Le Tulia Lounge du Pan Pacific Nairobi, situé dans la tour GTC, est un lieu conçu pour les conversations qui exigent de la patience.
C’est dans ce cadre feutré que Moyo Sodipo, cofondateur et COO de l’échangeur de crypto-monnaies nigérian Busha, s’est confié sur son parcours entrepreneurial.
Entre deux fuseaux horaires et des nuits courtes, l’homme derrière l’une des fintechs les plus en vue d’Afrique de l’Ouest livre un regard sincère sur sept années de construction intensive.
L’ambition au-delà des graphiques de marché
Pour Sodipo, le succès de Busha n’est pas seulement une question de chiffres. C’est une histoire de sacrifices invisibles et de résilience face à la volatilité des marchés.
Interrogé sur son quotidien, il admet que la déconnexion est quasi impossible : « Sur une semaine de travail, il est difficile de ne pas penser aux marchés. Même si vous ne le voulez pas, un client, un membre du personnel ou un partenaire peut vous solliciter à tout moment ».
Ses rares moments de répit se résument à des dimanches après-midi devant la Formule 1 ou une série en rafale.
Les racines d’une relation saine avec l’argent
Originaire du Nigeria, Moyo a grandi dans une famille de la classe moyenne. Son éducation, partagée entre écoles privées et publiques, lui a donné une perspective équilibrée sur la richesse.
« Je n’avais pas de mentalité de pénurie parce que je ne manquais de rien, mais nous n’étions pas opulents au point de gaspiller », explique-t-il.
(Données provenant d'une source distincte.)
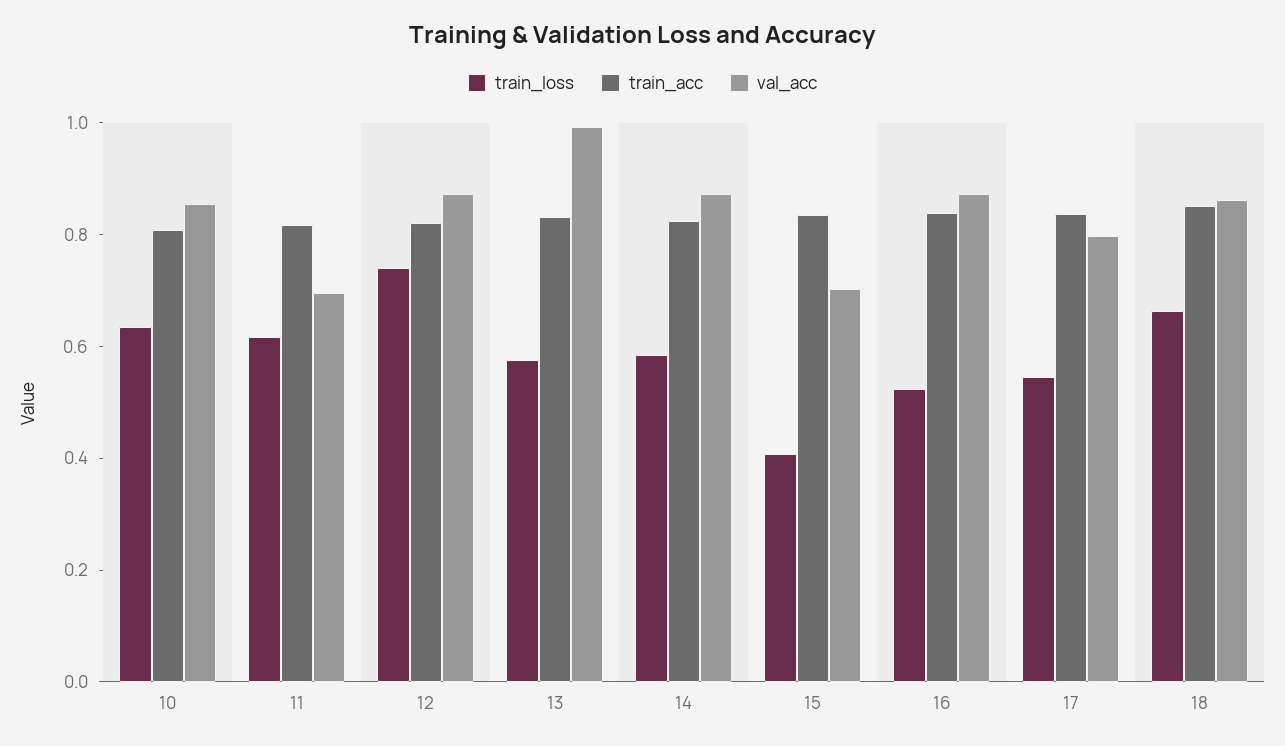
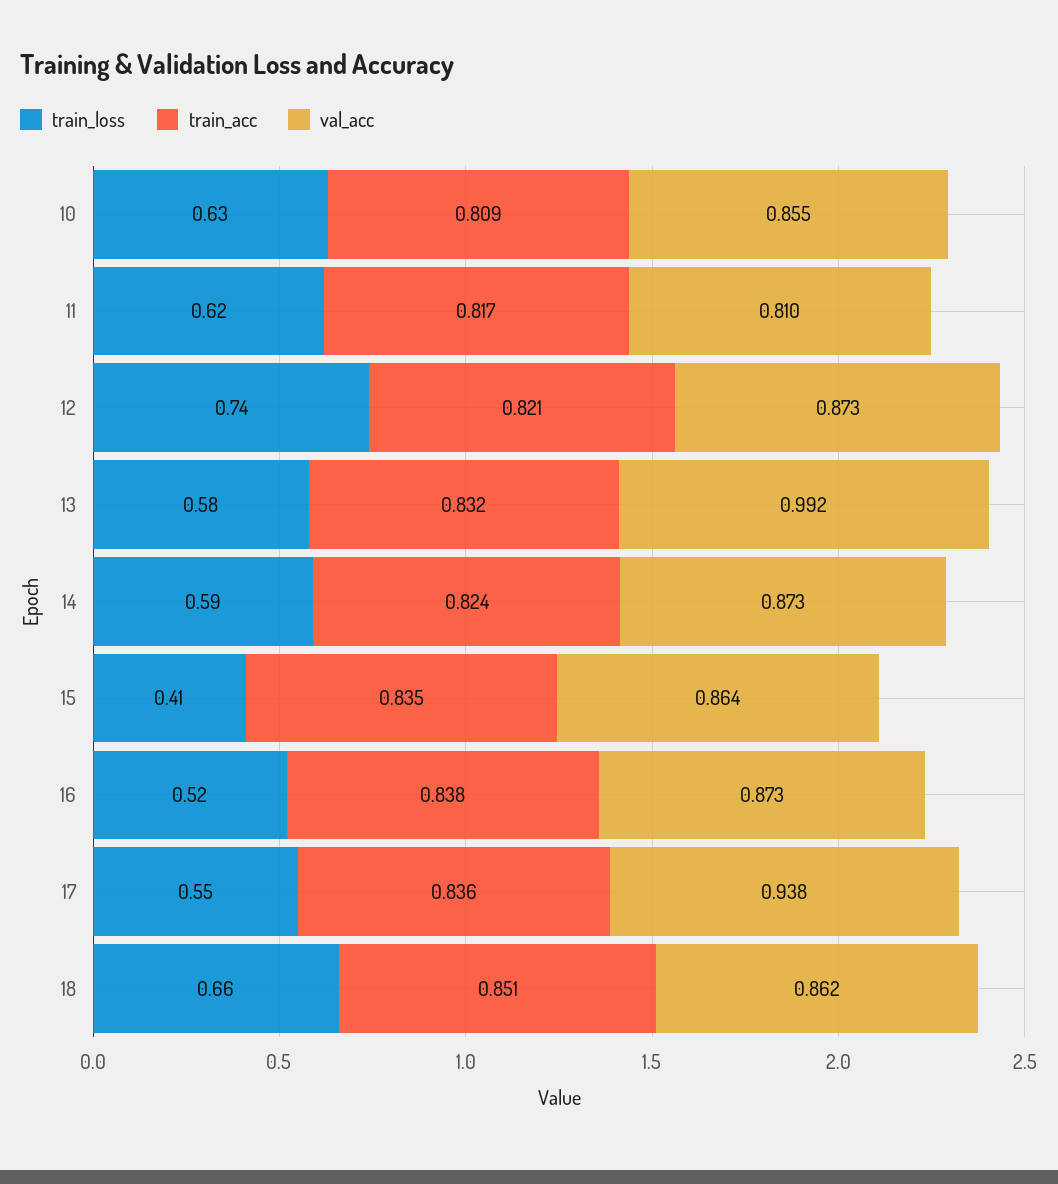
  {
    "train_loss": {
      "10": 0.63,
      "11": 0.62,
      "12": 0.74,
      "13": 0.58,
      "14": 0.59,
      "15": 0.41,
      "16": 0.52,
      "17": 0.55,
      "18": 0.66
    },
    "train_acc": {
      "10": 0.809,
      "11": 0.817,
      "12": 0.821,
      "13": 0.832,
      "14": 0.824,
      "15": 0.835,
      "16": 0.838,
      "17": 0.836,
      "18": 0.851
    },
    "val_acc": {
      "10": 0.855,
-     "11": 0.7,
+     "11": 0.81,
      "12": 0.873,
      "13": 0.992,
      "14": 0.873,
-     "15": 0.7,
+     "15": 0.864,
      "16": 0.873,
-     "17": 0.8,
+     "17": 0.938,
      "18": 0.862
    }
  }

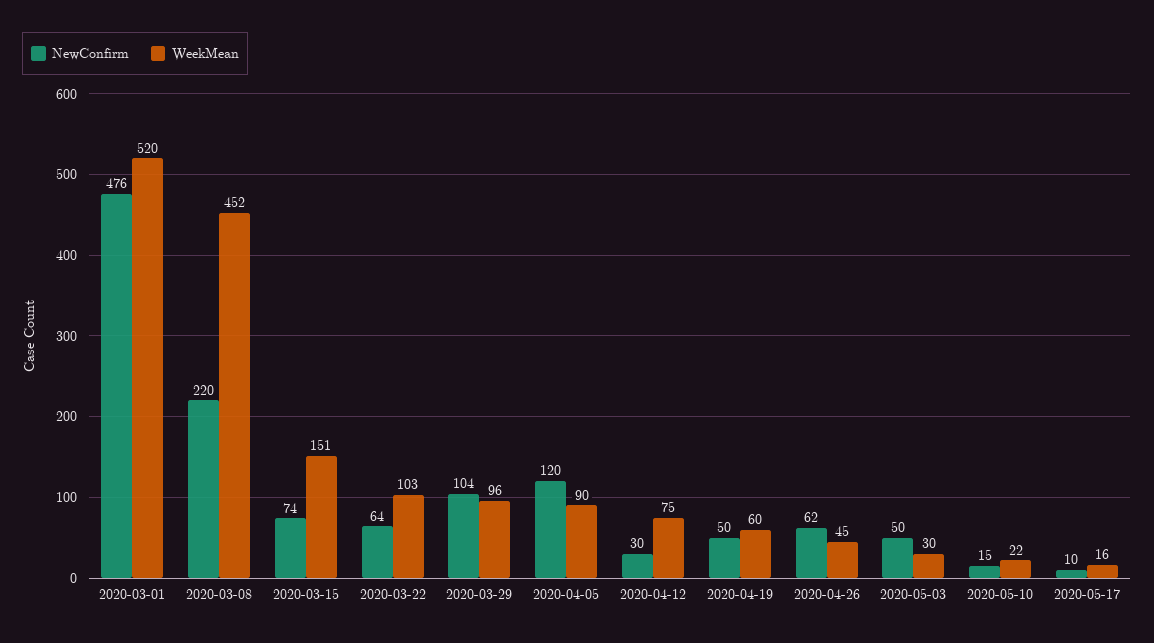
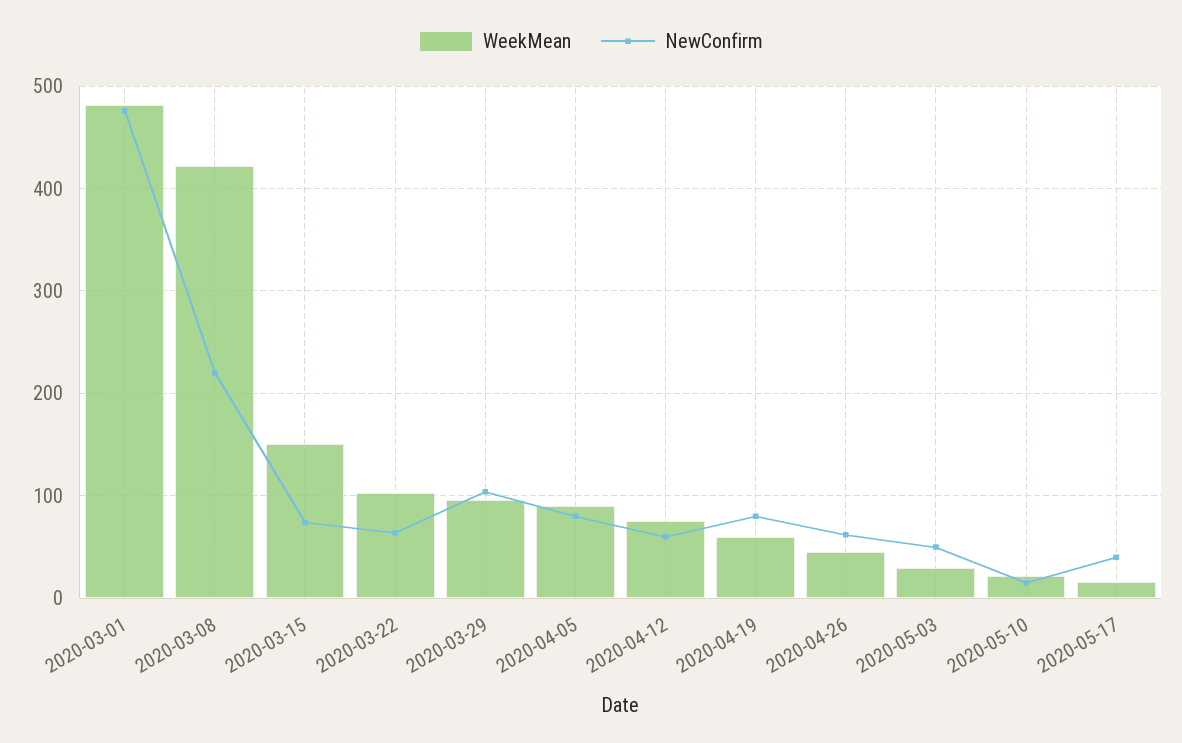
  {
    "NewConfirm": {
      "2020-03-01": 476,
      "2020-03-08": 220,
      "2020-03-15": 74,
      "2020-03-22": 64,
      "2020-03-29": 104,
-     "2020-04-05": 120,
+     "2020-04-05": 80,
-     "2020-04-12": 30,
+     "2020-04-12": 60,
-     "2020-04-19": 50,
+     "2020-04-19": 80,
      "2020-04-26": 62,
      "2020-05-03": 50,
      "2020-05-10": 15,
-     "2020-05-17": 10
+     "2020-05-17": 40
    },
    "WeekMean": {
-     "2020-03-01": 520,
+     "2020-03-01": 480,
-     "2020-03-08": 452,
+     "2020-03-08": 420,
      "2020-03-15": 151,
      "2020-03-22": 103,
      "2020-03-29": 96,
      "2020-04-05": 90,
      "2020-04-12": 75,
      "2020-04-19": 60,
      "2020-04-26": 45,
      "2020-05-03": 30,
      "2020-05-10": 22,
      "2020-05-17": 16
    }
  }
Cette stabilité a forgé sa vision pragmatique de la finance numérique.
Le tournant décisif : La pandémie de COVID-19
C’est en 2020, alors que le monde s’arrêtait, que Sodipo a réalisé que Busha devenait une institution financière sérieuse. « Pendant le COVID, beaucoup d’entreprises étaient à l’arrêt, mais pour nous, c’était une période de renforcement intense des capacités ».
L’intérêt des clients n’a cessé de croître, prouvant que les stablecoins et les actifs numériques n’étaient pas une simple mode, mais le futur de l’argent, complémentaire au système traditionnel.
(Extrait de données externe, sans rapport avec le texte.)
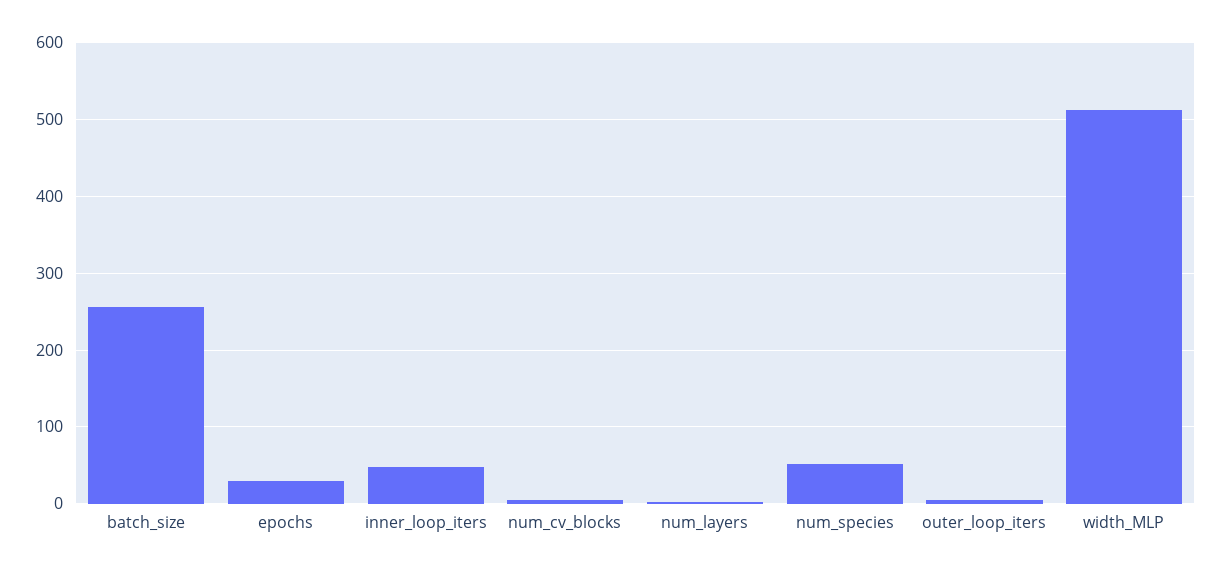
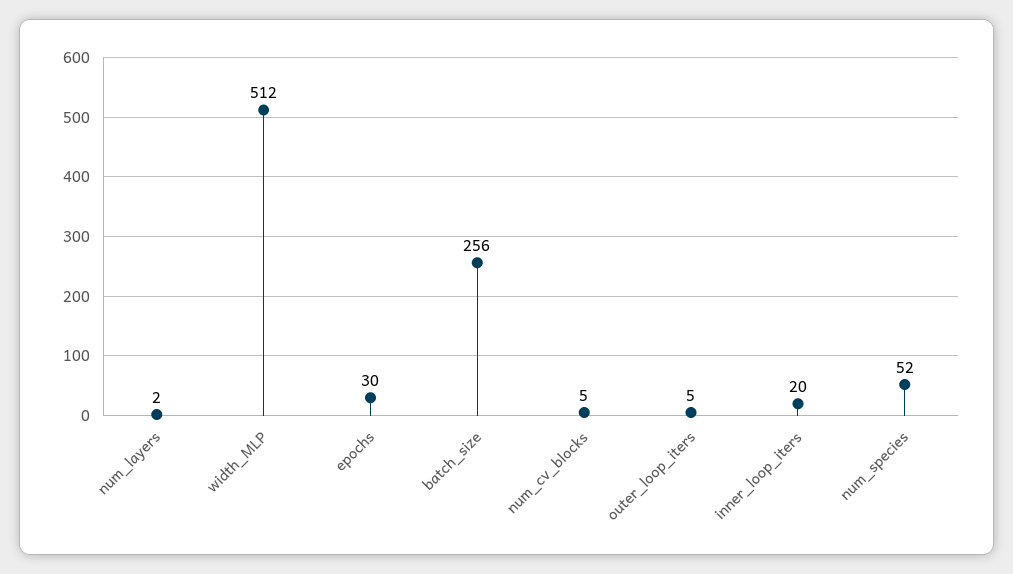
  {
    "batch_size": 256,
    "epochs": 30,
-   "inner_loop_iters": 50,
+   "inner_loop_iters": 20,
    "num_cv_blocks": 5,
    "num_layers": 2,
    "num_species": 52,
    "outer_loop_iters": 5,
    "width_MLP": 512
  }

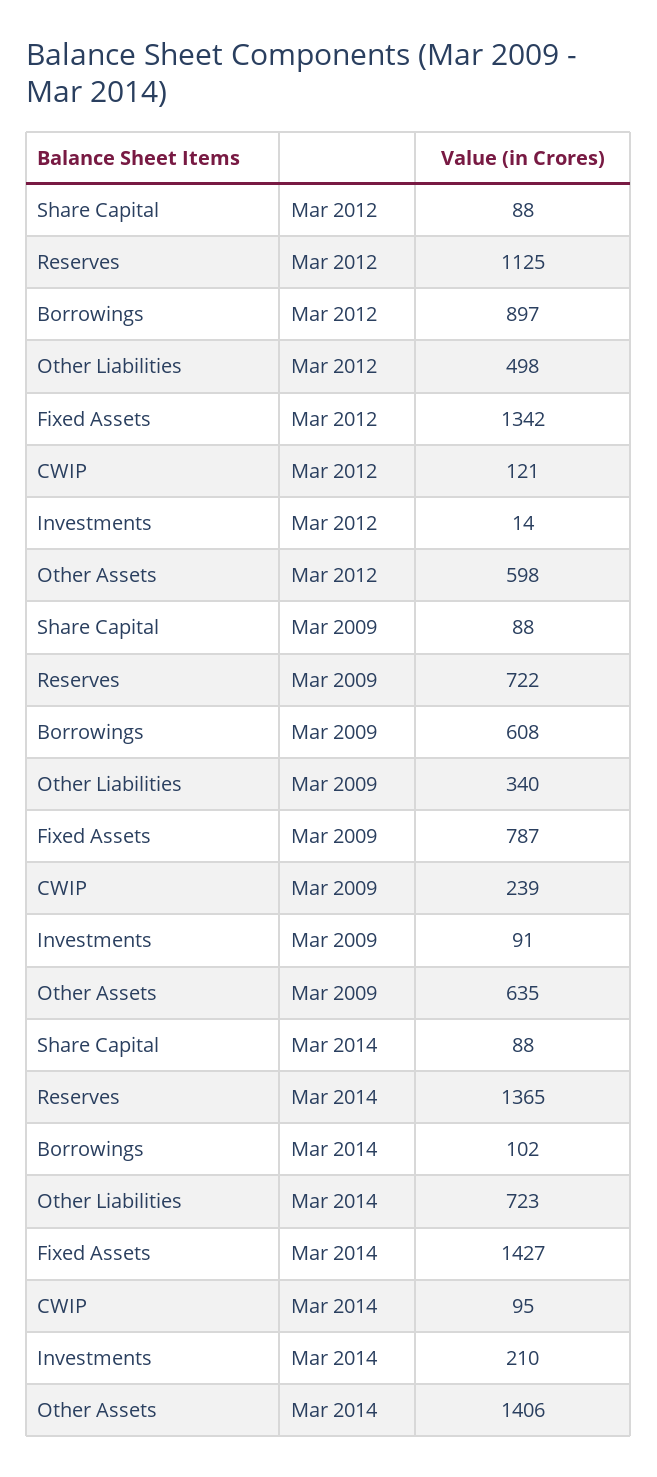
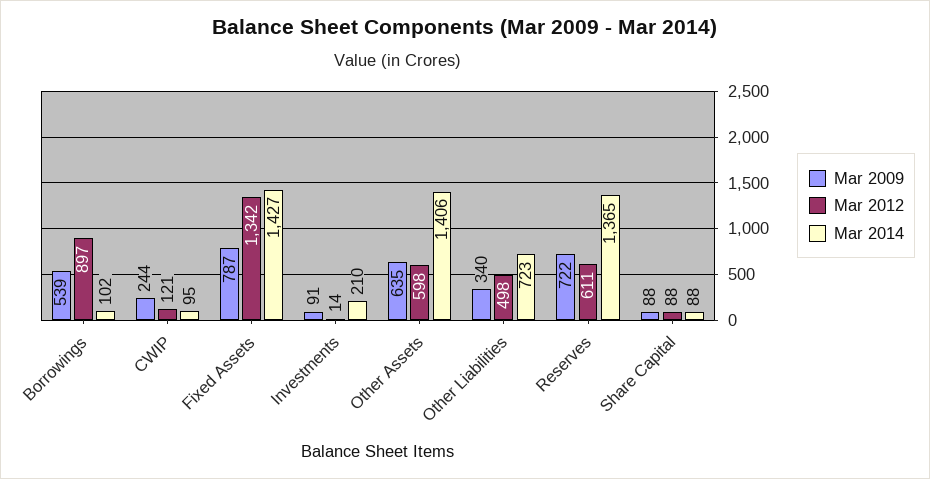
  {
    "Mar 2012": {
      "Share Capital": 88,
-     "Reserves": 1125,
+     "Reserves": 611,
      "Borrowings": 897,
      "Other Liabilities": 498,
      "Fixed Assets": 1342,
      "CWIP": 121,
      "Investments": 14,
      "Other Assets": 598
    },
    "Mar 2009": {
      "Share Capital": 88,
      "Reserves": 722,
-     "Borrowings": 608,
+     "Borrowings": 539,
      "Other Liabilities": 340,
      "Fixed Assets": 787,
-     "CWIP": 239,
+     "CWIP": 244,
      "Investments": 91,
      "Other Assets": 635
    },
    "Mar 2014": {
      "Share Capital": 88,
      "Reserves": 1365,
      "Borrowings": 102,
      "Other Liabilities": 723,
      "Fixed Assets": 1427,
      "CWIP": 95,
      "Investments": 210,
      "Other Assets": 1406
    }
  }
Faire face à la peur et à la réglementation
Le parcours n’a pas été sans embûches. Le « Black Friday » de mars 2020, où les marchés boursiers et cryptos se sont effondrés simultanément, a été un moment de doute. Plus tard, les restrictions bancaires au Nigeria ont posé un défi de taille.
Cependant, Sodipo reste convaincu : « Comme à l’ère du dotcom, il y aura toujours une résistance aux nouvelles technologies. Mais avec l’éducation, l’acceptation s’améliore ». Sa stratégie repose sur un engagement constant avec les régulateurs pour instaurer un climat de confiance.
De Jumia à la révolution Blockchain
Ancien membre fondateur de Jumia en 2012, cet ingénieur en électronique de formation ne se destinait pas initialement à la banque.
Il rêvait de télécoms ou de cybersécurité. Aujourd’hui, il utilise ses compétences techniques pour piloter la croissance de Busha, affirmant que la blockchain est l’outil ultime pour moderniser l’économie africaine.
Après sept ans sans véritable congé, sa détermination reste intacte pour faire de Busha un pilier de la finance technologique en Afrique.